» Raw data
*****

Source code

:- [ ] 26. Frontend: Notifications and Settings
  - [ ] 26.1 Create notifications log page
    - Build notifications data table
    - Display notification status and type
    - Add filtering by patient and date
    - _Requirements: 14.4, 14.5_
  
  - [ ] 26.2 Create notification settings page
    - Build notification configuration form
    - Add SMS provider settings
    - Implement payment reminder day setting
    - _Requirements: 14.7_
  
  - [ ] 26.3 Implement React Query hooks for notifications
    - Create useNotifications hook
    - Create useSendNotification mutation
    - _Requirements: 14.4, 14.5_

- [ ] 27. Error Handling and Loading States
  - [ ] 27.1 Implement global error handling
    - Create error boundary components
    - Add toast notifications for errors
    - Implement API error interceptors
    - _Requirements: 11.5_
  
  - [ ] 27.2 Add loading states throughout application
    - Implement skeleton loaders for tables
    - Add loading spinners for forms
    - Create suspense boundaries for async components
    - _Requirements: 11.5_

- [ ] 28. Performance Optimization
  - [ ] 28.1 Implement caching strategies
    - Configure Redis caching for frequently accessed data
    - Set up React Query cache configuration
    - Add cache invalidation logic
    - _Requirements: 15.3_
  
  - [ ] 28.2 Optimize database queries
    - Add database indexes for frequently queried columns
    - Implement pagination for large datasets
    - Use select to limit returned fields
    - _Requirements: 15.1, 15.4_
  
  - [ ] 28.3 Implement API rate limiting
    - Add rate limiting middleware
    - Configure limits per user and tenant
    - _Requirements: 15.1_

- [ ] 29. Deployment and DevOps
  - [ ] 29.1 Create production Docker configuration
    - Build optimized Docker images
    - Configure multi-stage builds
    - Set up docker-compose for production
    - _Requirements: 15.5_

*****

» What you have to do
Transcribe all of the lines above, character for character.

» Exercise output
Source code

:- [ ] 26. Frontend: Notifications and Settings
  - [ ] 26.1 Create notifications log page
    - Build notifications data table
    - Display notification status and type
    - Add filtering by patient and date
    - _Requirements: 14.4, 14.5_
  
  - [ ] 26.2 Create notification settings page
    - Build notification configuration form
    - Add SMS provider settings
    - Implement payment reminder day setting
    - _Requirements: 14.7_
  
  - [ ] 26.3 Implement React Query hooks for notifications
    - Create useNotifications hook
    - Create useSendNotification mutation
    - _Requirements: 14.4, 14.5_

- [ ] 27. Error Handling and Loading States
  - [ ] 27.1 Implement global error handling
    - Create error boundary components
    - Add toast notifications for errors
    - Implement API error interceptors
    - _Requirements: 11.5_
  
  - [ ] 27.2 Add loading states throughout application
    - Implement skeleton loaders for tables
    - Add loading spinners for forms
    - Create suspense boundaries for async components
    - _Requirements: 11.5_

- [ ] 28. Performance Optimization
  - [ ] 28.1 Implement caching strategies
    - Configure Redis caching for frequently accessed data
    - Set up React Query cache configuration
    - Add cache invalidation logic
    - _Requirements: 15.3_
  
  - [ ] 28.2 Optimize database queries
    - Add database indexes for frequently queried columns
    - Implement pagination for large datasets
    - Use select to limit returned fields
    - _Requirements: 15.1, 15.4_
  
  - [ ] 28.3 Implement API rate limiting
    - Add rate limiting middleware
    - Configure limits per user and tenant
    - _Requirements: 15.1_

- [ ] 29. Deployment and DevOps
  - [ ] 29.1 Create production Docker configuration
    - Build optimized Docker images
    - Configure multi-stage builds
    - Set up docker-compose for production
    - _Requirements: 15.5_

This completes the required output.